Tiros certeiros em leque arremessaram os cinco primeiros para trás. As rajadas inimigas começaram logo depois. Lyssa desviou parte deles com o escudo. Um deles atingiu sua perna esquerda de raspão, mas não a impediu de seguir em frente. "É como usar um pincel, filha." E Lyssa pincelou metal e carne com sua katana, fatiando os adversários mais próximos sem esforço, e mantendo os outros à distância com rajadas de plasma até que estivesse pronta para atacá-los diretamente. Era uma deusa de mil olhos num avatar humano, enxergando tudo com seu corpo inteiro. Cada vibração e cada vislumbre era um ponto a ser analisado, evitado por um instante, e atacado mortalmente em outro. E num balé de sangue, desmembramentos e decapitações, Lyssa dançou com a morte uma vez mais, e livrou-se com muita destreza de cada um dos dedos que tentaram puxá-la na direção da submissão.

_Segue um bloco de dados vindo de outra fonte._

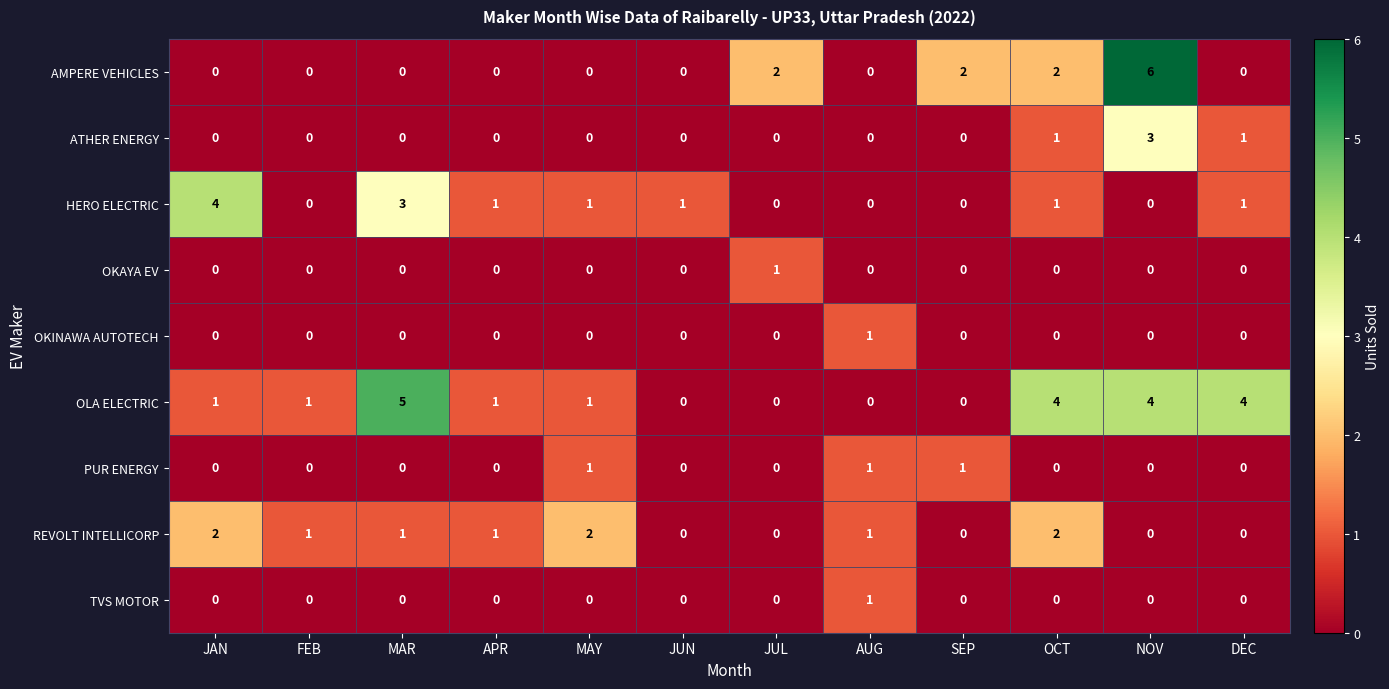

What is the sum of the AMPERE VEHICLES values at NOV and DEC?

6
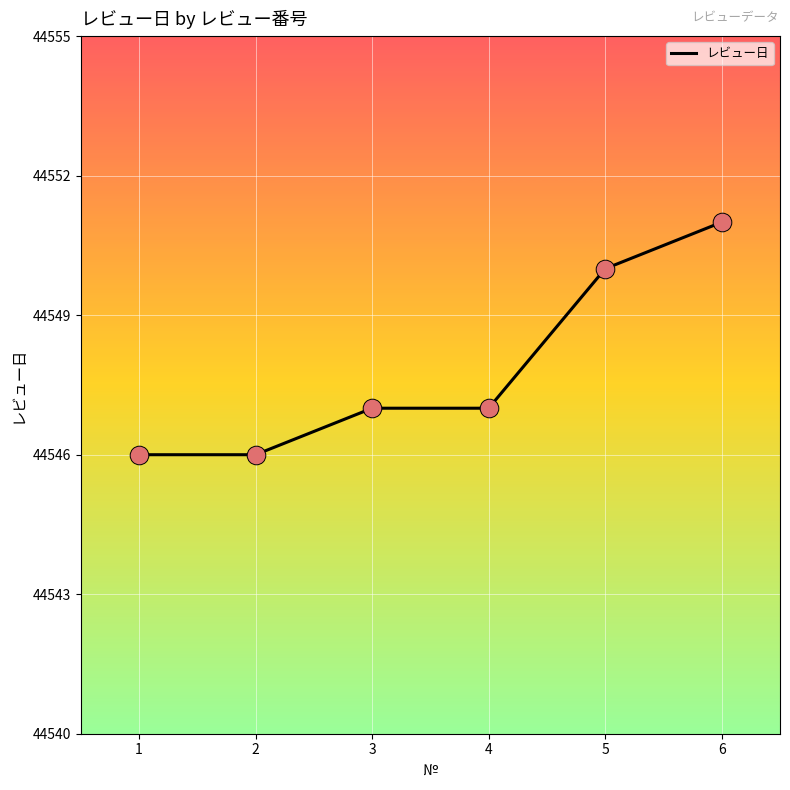

What is the ratio of the value at 5 to the value at 2?

1.0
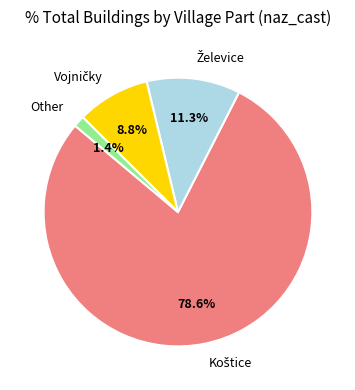

Which category accounts for the majority?

Koštice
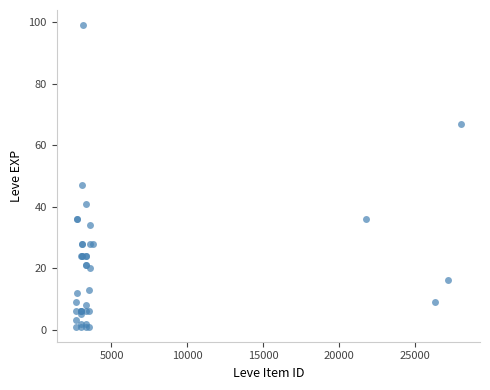

What Y value in the scatter plot is closest to 50?

47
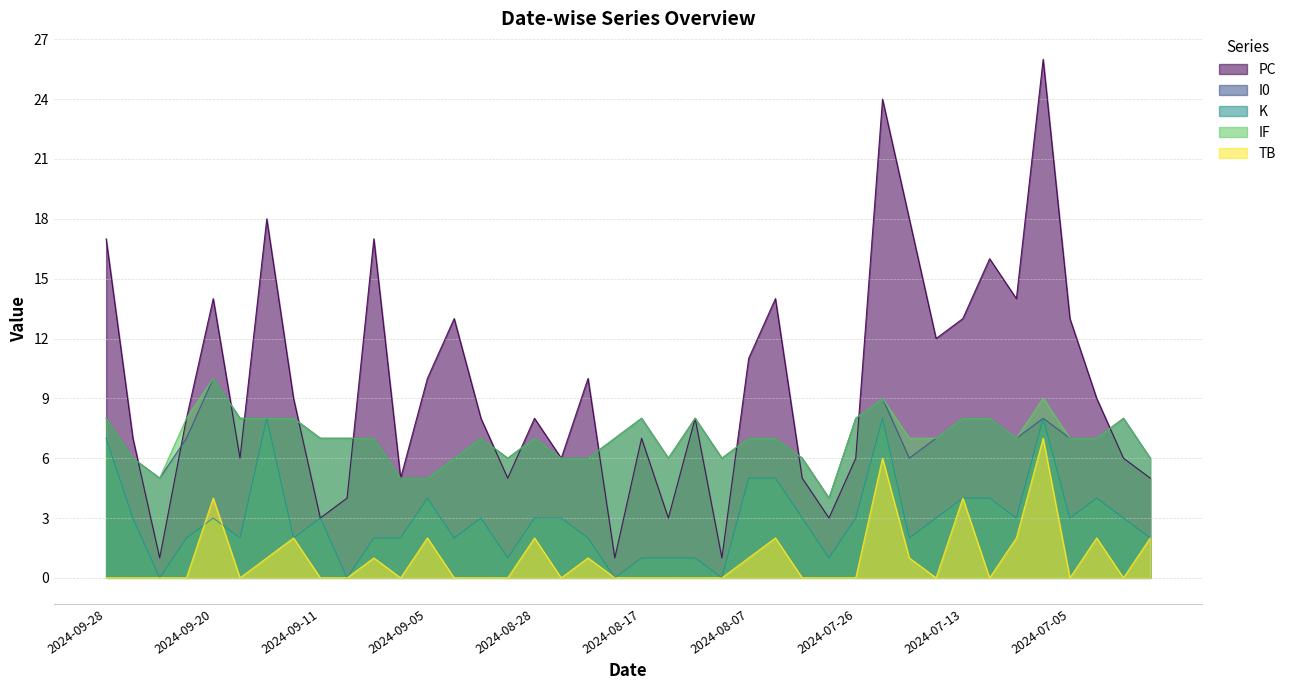

Does the chart display data point markers on the line(s)?

No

Quando terminou, estava encharcada de sangue. Ele não a incomodava mais. Era agora o combustível que alimentava sua determinação. Chegou até o módulo de fuga, cuspiu no sensor de leitura de DNA. "Sem tempo para tirar a luva, meu caro." A porta se abriu.

- Este módulo de fuga está programado para levá-la a Hytte. Deseja alterar seu destino? - perguntou prestativo o sistema de bordo.
- Sim. Leve-me direto para o centro de Dommedag 5-K.
- Devo adverti-la de que este é o planeta central de...
- EU SEI QUE É O MUNDO DAQUELA COISA MALDITA! É por isto mesmo que eu quero ir pra lá! Vou matar aquela vadia com minhas próprias mãos.
- Como desejar, Srta. Lyssa. Por favor, insira a senha de ativação da perfuratriz espacial.

Antes disto pegou o controle que seu pai lhe deu. "Descansem em paz." E apertou o botão. Em um minuto a nave se autodestruiria.

Em seguida inseriu a senha da perfuratriz, um buraco de minhoca se abriu no tecido do espaço, e o módulo de fuga se arremessou para dentro dele.

- Esta viagem tem duração prevista para cinco dias, treze horas, quatro minutos e vinte e sete segundos em tempo relativo.
- Que seja. É o suficiente para eu tirar um cochilo.
- Deseja que eu acione o campo de êxtase para que fique mais confortável?
- Não, obrigada. Vou dormir do jeito antigo mesmo (como o papai gostava...).
- Como preferir, Srta. Lyssa.
- Cinco dias, papai... Em cinco dias eu vou te deixar mais orgulhoso ainda. Sua princesinha vai matar o dragão.